Goal —
Rewrite the listing from the line with "Q: Are there men" through the line with "Q: Do you see any men", changing "right side" to "right edge" and keeping everything else as it is.

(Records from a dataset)
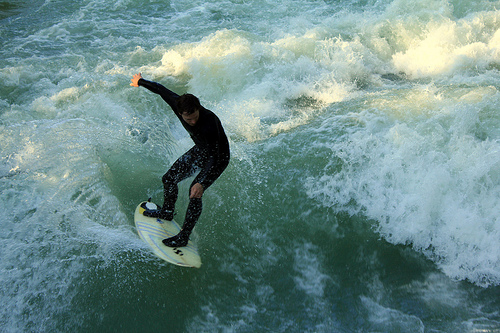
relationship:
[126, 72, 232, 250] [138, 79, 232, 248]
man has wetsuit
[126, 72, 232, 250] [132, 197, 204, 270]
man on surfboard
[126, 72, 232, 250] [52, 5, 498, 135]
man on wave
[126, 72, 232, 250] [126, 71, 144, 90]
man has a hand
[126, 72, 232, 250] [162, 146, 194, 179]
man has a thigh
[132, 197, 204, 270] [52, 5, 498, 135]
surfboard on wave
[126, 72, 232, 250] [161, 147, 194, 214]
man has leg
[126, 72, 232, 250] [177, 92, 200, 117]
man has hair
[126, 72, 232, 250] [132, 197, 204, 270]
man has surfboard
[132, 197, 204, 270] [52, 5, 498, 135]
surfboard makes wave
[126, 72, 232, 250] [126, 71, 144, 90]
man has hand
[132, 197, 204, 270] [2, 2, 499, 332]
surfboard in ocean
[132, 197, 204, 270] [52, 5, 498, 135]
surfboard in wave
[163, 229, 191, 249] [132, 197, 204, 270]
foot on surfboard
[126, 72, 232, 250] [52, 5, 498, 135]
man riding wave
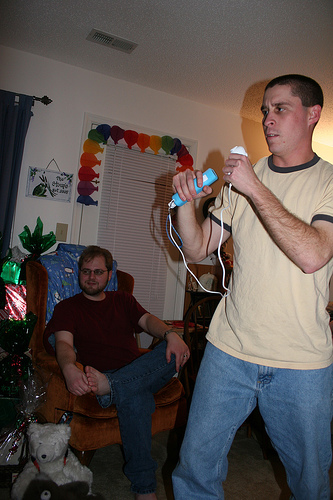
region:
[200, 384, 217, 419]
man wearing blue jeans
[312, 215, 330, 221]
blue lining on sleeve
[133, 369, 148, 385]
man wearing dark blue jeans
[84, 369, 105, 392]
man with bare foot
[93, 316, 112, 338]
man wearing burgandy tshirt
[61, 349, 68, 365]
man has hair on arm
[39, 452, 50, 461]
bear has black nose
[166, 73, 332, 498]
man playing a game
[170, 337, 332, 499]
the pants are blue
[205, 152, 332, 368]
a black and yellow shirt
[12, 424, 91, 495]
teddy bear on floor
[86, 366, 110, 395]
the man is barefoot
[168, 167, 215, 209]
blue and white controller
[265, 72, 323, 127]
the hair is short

---

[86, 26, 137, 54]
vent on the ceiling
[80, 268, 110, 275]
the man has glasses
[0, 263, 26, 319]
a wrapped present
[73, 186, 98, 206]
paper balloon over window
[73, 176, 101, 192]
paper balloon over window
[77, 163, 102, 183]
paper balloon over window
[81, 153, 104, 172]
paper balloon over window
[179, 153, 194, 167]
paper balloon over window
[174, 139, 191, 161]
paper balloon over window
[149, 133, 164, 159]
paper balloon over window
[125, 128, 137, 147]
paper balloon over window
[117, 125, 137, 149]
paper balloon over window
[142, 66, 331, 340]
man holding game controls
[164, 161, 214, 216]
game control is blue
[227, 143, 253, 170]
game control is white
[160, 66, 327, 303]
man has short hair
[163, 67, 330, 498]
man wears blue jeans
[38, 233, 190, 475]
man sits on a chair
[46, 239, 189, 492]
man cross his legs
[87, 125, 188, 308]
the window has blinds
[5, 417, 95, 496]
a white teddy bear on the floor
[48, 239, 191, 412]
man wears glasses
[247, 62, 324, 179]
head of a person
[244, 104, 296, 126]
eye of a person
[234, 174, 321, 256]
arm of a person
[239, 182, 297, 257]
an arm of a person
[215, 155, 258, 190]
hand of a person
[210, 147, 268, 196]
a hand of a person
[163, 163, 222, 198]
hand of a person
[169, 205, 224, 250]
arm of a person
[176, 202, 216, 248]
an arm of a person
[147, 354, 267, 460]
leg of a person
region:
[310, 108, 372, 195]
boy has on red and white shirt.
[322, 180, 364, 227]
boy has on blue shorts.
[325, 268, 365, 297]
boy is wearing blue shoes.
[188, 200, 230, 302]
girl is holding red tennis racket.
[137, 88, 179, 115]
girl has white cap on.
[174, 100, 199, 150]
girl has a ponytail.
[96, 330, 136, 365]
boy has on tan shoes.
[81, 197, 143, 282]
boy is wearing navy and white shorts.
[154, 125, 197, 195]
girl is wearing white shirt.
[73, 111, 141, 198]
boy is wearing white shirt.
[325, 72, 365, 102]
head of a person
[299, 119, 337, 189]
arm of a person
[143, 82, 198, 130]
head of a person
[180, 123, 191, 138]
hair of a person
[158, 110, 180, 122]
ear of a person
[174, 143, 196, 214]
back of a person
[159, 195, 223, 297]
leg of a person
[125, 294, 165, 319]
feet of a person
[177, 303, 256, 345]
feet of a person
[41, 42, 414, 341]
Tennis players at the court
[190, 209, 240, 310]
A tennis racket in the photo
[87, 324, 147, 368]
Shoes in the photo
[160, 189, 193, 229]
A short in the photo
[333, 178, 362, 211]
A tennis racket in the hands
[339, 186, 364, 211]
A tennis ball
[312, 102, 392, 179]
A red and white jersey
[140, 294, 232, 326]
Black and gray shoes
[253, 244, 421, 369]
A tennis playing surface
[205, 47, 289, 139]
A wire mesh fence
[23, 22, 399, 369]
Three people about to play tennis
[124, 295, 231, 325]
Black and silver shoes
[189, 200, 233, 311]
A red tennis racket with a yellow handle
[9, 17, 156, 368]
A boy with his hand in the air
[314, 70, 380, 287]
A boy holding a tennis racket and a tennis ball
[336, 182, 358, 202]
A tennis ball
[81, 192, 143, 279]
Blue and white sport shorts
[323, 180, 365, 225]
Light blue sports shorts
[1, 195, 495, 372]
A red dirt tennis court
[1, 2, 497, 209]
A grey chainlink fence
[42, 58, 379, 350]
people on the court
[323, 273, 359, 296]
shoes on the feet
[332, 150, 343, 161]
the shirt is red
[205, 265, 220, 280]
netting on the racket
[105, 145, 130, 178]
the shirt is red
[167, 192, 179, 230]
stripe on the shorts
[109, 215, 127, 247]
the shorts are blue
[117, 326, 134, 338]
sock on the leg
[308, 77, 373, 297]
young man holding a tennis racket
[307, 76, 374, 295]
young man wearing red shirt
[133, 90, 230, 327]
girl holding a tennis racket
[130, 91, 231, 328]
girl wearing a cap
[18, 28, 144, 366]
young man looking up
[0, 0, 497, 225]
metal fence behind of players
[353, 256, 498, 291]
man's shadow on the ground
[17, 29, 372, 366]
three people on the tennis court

==

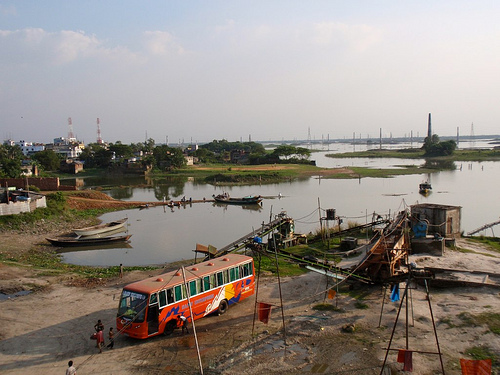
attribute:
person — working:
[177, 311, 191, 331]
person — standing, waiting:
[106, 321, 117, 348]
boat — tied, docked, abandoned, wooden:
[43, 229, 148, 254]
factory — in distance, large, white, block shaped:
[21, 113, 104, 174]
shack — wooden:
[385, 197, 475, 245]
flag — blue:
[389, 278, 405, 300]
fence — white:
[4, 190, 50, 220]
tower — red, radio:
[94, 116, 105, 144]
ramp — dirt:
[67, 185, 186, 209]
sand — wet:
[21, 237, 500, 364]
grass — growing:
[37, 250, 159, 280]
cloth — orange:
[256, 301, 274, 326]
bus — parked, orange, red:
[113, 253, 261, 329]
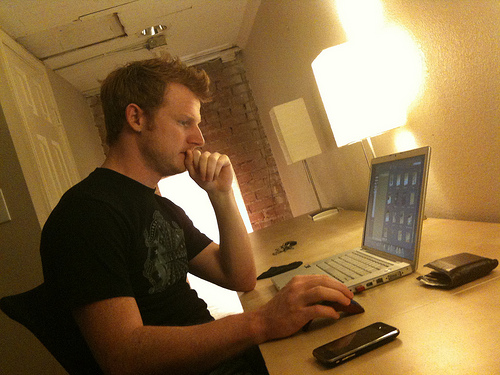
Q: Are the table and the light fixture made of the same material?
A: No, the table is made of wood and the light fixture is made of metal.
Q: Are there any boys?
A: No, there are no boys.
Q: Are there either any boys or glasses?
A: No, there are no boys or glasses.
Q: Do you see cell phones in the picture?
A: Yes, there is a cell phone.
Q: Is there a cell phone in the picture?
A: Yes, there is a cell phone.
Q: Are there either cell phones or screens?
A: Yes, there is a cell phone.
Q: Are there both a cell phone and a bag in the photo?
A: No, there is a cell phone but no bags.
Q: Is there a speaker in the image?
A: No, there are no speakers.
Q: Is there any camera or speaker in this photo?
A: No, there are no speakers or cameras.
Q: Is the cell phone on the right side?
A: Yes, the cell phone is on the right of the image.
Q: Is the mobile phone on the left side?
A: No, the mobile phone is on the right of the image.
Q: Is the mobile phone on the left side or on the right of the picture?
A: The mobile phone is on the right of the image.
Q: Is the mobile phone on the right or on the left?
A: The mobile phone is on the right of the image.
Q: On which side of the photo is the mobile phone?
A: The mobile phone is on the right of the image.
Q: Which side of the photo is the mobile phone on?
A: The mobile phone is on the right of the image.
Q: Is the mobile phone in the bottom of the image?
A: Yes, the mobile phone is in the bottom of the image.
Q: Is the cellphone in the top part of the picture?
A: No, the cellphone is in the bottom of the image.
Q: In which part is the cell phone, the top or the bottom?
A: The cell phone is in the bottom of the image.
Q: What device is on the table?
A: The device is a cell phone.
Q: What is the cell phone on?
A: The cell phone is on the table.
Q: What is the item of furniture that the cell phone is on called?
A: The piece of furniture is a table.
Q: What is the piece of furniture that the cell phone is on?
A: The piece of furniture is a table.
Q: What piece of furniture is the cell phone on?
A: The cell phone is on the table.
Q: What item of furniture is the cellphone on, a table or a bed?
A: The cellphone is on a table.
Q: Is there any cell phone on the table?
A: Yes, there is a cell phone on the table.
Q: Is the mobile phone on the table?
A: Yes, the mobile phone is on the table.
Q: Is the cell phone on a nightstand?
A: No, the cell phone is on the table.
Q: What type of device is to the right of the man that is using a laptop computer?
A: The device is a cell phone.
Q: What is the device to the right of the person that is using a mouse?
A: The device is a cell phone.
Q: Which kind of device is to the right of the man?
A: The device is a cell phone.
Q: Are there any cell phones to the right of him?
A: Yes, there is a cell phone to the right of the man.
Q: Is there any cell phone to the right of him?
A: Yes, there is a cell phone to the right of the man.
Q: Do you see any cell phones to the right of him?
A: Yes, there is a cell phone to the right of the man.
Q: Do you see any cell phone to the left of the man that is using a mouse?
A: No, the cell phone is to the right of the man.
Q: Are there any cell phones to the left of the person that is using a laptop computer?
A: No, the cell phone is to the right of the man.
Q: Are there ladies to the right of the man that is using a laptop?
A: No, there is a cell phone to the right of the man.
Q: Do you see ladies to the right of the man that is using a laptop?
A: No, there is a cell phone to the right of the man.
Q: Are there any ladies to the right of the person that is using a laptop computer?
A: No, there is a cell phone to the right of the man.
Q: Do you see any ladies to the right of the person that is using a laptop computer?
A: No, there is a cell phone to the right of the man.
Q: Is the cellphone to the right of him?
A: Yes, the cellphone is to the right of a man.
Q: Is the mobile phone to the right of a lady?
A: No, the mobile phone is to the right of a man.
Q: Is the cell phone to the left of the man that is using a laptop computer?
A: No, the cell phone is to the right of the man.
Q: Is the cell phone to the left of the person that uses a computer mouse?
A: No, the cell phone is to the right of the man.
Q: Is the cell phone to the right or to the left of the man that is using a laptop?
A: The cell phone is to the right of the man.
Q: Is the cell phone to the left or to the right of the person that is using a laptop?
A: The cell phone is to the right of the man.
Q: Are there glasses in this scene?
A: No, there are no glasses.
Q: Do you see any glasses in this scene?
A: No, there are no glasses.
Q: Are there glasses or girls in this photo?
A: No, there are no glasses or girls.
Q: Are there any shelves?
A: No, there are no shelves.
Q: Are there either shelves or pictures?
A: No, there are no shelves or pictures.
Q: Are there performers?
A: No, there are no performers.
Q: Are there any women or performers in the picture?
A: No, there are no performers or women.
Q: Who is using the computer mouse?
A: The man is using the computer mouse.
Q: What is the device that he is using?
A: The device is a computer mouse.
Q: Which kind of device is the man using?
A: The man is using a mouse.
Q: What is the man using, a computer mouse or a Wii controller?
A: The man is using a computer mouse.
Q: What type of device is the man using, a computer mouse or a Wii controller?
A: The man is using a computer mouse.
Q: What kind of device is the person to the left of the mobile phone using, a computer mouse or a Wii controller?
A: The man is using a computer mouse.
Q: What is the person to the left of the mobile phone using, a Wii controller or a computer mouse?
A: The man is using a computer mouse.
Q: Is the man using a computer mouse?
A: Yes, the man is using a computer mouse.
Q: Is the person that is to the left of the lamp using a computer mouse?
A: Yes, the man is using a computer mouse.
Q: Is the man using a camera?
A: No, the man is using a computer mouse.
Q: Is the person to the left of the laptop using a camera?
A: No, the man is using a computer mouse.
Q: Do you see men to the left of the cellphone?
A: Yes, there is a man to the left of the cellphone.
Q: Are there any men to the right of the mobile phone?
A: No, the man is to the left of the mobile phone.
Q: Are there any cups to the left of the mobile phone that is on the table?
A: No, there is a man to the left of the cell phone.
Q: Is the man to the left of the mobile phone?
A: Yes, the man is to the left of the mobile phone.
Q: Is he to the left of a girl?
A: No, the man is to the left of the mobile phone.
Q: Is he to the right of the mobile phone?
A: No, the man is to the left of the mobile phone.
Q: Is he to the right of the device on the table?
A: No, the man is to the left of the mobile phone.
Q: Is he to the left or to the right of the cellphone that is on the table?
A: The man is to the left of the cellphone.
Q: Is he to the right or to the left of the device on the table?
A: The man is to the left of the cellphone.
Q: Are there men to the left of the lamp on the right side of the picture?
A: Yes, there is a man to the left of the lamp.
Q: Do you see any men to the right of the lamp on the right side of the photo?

Solution to the problem —
Q: Are there men to the left of the lamp on the right edge of the picture?
A: Yes, there is a man to the left of the lamp.
Q: Do you see any men to the right of the lamp on the right edge of the photo?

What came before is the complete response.